Cabbar ŞIKTAŞ Yeşil Iğdır Gazetesi 63. Yaşında
Tarih : 2017-10-23
Tüm Yazılar

Cabbar ŞIKTAŞ



 Yeşil Iğdır Gazetesi 63. Yaşında

Geçtiğimiz hafta Van Basın İlan Kurumu Şube Müdürü Çetin Yılmaz bey, Basın İlan Kurumu Genel Müdürlüğünün çıkaracağı dergide  yayınlanmak üzere bölgenin en eski gazetelerinden olan Yeşil Iğdır’ı anlatan bir yazı istemişti. Bende Yeşil Iğdır’ın 63 yıllık tarihi geçmişini ve bu güne kadar ki yaşadığı süreci anlatır bir yazı kaleme aldım. 21 Ekim Gazeteciler bayramı olması münasebetiyle siz değerli okuyucularımla da paylaşmak istedim.
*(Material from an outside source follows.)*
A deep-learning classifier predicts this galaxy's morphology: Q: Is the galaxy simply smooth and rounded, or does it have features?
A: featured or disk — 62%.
01.09.1955 tarihinde merhum amcamız Fazil Şıktaş tarafından kurulan Yeşil Iğdır gazetesi bazı aralıklarla Şıktaş ailesinin bireyleri yönetiminde devam etmiştir. Merhum amcam  Fazıl Şıktaş, kuruluşundan 10 yıl sonra merhum babam Salih Şıktaş’a; şair ve yazar olan merhum babam Salih Şıktaş, yayın hayatını hiç aksatmadan devam ettirdiği Yeşil Iğdır gazetesini ağabeyim Sabri Şıktaş’a; Yeşil Iğdır Gazetesi Matbaacılık Yayıncılık Ltd. Şti. ismi ile kurulan şirkette yönetim kurulu başkanı olan ağabeyim, gazetenin yönetimini yaklaşık 15 yıl önce bana bırakmıştır.
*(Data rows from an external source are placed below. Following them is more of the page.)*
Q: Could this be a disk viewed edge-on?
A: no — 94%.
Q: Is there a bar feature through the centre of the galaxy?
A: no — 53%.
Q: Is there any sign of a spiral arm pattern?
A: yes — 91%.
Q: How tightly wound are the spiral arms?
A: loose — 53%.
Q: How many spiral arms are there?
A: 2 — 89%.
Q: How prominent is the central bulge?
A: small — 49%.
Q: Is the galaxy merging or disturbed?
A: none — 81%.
63 yıl önce Iğdır’da kurulan ve Iğdır’ın ilk gazetesi olan Yeşil Iğdır, taktir edersiniz ki çok zor şartlarda bugünlere gelmiştir. İlk kurulduğu yıllarda haftalık olarak yayın yapan gazete, daha sonra teknolojisini biraz geliştirmiş ve entertip denilen makineyi alarak kalıp kurşun harf dökmesi ile yazılarını çıkarmaya başlamış ve bunu büyük bir kolaylık gördüğünden gazeteyi  haftada iki güne ve daha sonrasında hafta da 5 güne çıkararak yayın hayatını sürdürmüştür.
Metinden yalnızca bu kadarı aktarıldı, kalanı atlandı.